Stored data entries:
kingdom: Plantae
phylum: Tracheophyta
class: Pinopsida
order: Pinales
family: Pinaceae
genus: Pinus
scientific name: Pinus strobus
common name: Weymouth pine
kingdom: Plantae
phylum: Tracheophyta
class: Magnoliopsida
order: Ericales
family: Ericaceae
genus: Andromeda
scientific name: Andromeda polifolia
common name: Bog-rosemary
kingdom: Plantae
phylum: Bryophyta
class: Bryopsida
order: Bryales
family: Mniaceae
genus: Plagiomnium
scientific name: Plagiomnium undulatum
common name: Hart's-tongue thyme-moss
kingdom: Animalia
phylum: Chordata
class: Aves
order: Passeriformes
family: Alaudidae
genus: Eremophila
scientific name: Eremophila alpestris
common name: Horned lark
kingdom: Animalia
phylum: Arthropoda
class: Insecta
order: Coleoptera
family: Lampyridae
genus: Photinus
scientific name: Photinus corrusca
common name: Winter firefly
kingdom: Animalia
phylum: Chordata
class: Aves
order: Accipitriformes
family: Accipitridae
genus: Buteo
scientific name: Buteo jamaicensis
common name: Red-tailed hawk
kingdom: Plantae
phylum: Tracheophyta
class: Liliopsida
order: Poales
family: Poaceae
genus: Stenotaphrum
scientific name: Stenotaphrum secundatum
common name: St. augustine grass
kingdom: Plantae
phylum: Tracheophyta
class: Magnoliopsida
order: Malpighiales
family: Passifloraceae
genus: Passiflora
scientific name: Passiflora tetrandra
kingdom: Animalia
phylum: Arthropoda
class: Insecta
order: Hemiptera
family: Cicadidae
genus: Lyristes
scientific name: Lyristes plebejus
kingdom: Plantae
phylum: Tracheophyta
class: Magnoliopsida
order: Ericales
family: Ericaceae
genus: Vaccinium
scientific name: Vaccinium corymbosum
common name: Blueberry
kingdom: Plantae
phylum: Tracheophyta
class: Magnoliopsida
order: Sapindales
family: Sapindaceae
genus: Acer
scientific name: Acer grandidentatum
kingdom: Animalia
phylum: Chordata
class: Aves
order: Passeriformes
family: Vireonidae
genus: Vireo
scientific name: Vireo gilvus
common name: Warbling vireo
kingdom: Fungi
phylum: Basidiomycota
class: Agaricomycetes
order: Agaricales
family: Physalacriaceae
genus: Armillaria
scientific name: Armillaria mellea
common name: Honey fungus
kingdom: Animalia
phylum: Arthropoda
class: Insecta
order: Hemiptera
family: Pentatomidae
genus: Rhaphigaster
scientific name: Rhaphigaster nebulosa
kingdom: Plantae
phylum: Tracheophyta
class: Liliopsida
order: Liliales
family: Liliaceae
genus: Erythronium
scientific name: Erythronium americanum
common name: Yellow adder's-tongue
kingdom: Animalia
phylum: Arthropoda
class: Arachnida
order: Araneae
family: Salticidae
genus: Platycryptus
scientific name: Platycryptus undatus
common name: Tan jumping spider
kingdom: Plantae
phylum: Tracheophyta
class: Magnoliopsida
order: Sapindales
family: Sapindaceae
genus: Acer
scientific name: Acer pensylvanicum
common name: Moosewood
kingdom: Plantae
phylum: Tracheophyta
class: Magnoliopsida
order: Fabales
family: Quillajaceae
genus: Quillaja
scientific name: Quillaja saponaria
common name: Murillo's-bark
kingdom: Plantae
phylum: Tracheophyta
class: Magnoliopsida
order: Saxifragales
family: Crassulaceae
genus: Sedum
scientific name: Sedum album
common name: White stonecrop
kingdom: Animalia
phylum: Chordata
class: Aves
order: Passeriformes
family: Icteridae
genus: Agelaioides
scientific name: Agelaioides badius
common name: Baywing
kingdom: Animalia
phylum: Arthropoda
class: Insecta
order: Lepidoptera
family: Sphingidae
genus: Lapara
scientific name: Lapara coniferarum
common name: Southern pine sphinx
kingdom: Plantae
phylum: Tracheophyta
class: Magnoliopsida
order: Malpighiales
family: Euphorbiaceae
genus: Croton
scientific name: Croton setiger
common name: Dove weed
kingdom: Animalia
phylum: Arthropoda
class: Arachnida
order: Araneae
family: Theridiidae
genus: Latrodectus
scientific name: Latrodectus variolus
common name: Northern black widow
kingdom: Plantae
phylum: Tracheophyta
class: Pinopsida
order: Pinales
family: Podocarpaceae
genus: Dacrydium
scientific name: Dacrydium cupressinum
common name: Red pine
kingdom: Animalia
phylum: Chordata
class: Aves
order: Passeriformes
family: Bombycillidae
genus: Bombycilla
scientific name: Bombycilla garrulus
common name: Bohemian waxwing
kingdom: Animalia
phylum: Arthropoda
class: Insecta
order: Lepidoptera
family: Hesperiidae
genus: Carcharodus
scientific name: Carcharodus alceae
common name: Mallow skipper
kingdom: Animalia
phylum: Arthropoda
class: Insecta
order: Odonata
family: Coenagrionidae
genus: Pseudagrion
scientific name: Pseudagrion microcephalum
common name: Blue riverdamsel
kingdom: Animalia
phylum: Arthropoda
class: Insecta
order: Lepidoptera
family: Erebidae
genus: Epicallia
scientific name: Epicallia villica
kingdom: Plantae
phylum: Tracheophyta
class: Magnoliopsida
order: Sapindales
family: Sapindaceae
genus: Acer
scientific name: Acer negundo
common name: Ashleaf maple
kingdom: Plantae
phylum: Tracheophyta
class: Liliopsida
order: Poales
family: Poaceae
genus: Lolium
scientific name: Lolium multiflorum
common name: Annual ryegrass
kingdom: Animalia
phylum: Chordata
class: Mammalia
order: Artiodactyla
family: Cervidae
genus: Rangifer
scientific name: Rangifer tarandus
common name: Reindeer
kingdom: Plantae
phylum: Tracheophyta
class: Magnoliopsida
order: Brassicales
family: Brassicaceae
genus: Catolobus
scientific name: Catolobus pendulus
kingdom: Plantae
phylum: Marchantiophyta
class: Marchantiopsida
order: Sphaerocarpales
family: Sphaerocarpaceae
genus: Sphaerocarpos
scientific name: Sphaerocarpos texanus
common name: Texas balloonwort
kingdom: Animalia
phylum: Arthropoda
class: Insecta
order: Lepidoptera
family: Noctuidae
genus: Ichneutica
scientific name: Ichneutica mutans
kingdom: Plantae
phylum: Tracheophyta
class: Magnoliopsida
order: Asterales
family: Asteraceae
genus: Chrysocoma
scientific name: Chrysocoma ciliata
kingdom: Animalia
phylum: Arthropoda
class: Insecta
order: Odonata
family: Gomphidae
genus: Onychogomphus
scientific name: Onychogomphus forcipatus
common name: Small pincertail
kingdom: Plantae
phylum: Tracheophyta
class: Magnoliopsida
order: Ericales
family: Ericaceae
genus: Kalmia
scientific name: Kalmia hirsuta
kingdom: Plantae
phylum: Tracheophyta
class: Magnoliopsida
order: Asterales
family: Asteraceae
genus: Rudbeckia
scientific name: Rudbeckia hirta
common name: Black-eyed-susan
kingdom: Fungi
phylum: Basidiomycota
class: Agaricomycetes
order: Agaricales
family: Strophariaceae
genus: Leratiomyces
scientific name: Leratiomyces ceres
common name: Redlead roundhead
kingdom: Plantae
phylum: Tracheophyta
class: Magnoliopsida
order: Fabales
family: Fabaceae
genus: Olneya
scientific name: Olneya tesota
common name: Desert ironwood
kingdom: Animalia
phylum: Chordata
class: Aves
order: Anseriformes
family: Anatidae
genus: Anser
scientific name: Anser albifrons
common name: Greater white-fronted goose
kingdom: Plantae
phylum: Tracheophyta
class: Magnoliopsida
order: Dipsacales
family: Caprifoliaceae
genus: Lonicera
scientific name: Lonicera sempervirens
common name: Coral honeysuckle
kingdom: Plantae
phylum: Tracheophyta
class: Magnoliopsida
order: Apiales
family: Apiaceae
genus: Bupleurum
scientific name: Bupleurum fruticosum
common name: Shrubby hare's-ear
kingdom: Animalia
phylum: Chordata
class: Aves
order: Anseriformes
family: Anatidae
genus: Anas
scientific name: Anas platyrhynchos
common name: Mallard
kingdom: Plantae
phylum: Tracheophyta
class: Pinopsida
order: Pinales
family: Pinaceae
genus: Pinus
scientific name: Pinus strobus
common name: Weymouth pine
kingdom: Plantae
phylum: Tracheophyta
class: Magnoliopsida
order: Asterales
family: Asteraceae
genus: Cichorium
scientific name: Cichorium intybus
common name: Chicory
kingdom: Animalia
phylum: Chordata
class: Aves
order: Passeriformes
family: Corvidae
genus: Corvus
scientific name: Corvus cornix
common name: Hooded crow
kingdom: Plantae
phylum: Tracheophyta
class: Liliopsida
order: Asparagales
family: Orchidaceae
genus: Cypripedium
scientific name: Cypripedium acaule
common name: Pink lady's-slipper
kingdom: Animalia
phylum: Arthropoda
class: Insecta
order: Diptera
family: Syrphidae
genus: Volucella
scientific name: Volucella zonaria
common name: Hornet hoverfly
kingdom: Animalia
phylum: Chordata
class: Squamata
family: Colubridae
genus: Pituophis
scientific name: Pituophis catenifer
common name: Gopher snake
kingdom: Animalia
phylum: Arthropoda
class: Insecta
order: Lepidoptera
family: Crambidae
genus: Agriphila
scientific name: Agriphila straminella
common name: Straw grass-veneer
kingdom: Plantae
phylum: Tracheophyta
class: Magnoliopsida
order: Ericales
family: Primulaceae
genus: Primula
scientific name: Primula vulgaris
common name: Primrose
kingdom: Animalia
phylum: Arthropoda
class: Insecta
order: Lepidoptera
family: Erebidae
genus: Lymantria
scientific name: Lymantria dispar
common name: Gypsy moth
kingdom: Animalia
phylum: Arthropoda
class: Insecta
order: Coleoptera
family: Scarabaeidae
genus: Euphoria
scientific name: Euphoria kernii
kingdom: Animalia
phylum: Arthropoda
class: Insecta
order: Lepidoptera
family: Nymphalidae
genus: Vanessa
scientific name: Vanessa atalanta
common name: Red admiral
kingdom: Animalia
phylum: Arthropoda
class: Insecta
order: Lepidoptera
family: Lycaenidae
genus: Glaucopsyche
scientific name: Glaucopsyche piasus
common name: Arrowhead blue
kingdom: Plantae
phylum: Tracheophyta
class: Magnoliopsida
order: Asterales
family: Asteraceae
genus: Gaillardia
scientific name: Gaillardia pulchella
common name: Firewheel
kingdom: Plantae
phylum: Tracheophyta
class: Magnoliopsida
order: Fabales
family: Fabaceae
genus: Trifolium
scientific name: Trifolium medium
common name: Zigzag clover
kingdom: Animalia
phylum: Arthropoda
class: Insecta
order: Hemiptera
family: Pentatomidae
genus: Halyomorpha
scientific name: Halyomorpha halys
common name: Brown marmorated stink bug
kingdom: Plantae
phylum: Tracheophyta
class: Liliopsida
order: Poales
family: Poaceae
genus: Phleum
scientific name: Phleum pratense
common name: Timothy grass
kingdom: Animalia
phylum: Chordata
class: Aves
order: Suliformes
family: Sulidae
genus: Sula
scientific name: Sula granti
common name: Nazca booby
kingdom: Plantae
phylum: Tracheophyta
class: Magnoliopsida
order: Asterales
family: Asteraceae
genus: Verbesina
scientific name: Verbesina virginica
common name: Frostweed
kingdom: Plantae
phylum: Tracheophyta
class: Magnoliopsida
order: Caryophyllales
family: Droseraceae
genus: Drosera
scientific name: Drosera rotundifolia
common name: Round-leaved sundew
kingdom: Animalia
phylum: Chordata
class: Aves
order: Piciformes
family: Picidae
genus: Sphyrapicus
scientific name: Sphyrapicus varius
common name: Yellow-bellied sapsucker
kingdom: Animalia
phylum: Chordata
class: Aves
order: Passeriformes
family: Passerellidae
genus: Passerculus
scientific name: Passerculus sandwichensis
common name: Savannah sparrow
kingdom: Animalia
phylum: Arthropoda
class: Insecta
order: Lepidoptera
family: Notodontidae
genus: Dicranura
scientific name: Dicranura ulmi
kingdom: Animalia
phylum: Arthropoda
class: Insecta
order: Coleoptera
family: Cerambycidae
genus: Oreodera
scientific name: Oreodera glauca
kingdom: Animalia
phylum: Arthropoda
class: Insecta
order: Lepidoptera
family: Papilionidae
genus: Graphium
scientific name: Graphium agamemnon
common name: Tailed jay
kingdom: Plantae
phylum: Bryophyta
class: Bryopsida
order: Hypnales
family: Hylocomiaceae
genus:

Task statement:
From the start of the records through the line holding "family: Accipitridae", inclusive, swap "common name" for "vernacular name" and write those lines out again with nothing else changed.

Correct response:
kingdom: Plantae
phylum: Tracheophyta
class: Pinopsida
order: Pinales
family: Pinaceae
genus: Pinus
scientific name: Pinus strobus
vernacular name: Weymouth pine
kingdom: Plantae
phylum: Tracheophyta
class: Magnoliopsida
order: Ericales
family: Ericaceae
genus: Andromeda
scientific name: Andromeda polifolia
vernacular name: Bog-rosemary
kingdom: Plantae
phylum: Bryophyta
class: Bryopsida
order: Bryales
family: Mniaceae
genus: Plagiomnium
scientific name: Plagiomnium undulatum
vernacular name: Hart's-tongue thyme-moss
kingdom: Animalia
phylum: Chordata
class: Aves
order: Passeriformes
family: Alaudidae
genus: Eremophila
scientific name: Eremophila alpestris
vernacular name: Horned lark
kingdom: Animalia
phylum: Arthropoda
class: Insecta
order: Coleoptera
family: Lampyridae
genus: Photinus
scientific name: Photinus corrusca
vernacular name: Winter firefly
kingdom: Animalia
phylum: Chordata
class: Aves
order: Accipitriformes
family: Accipitridae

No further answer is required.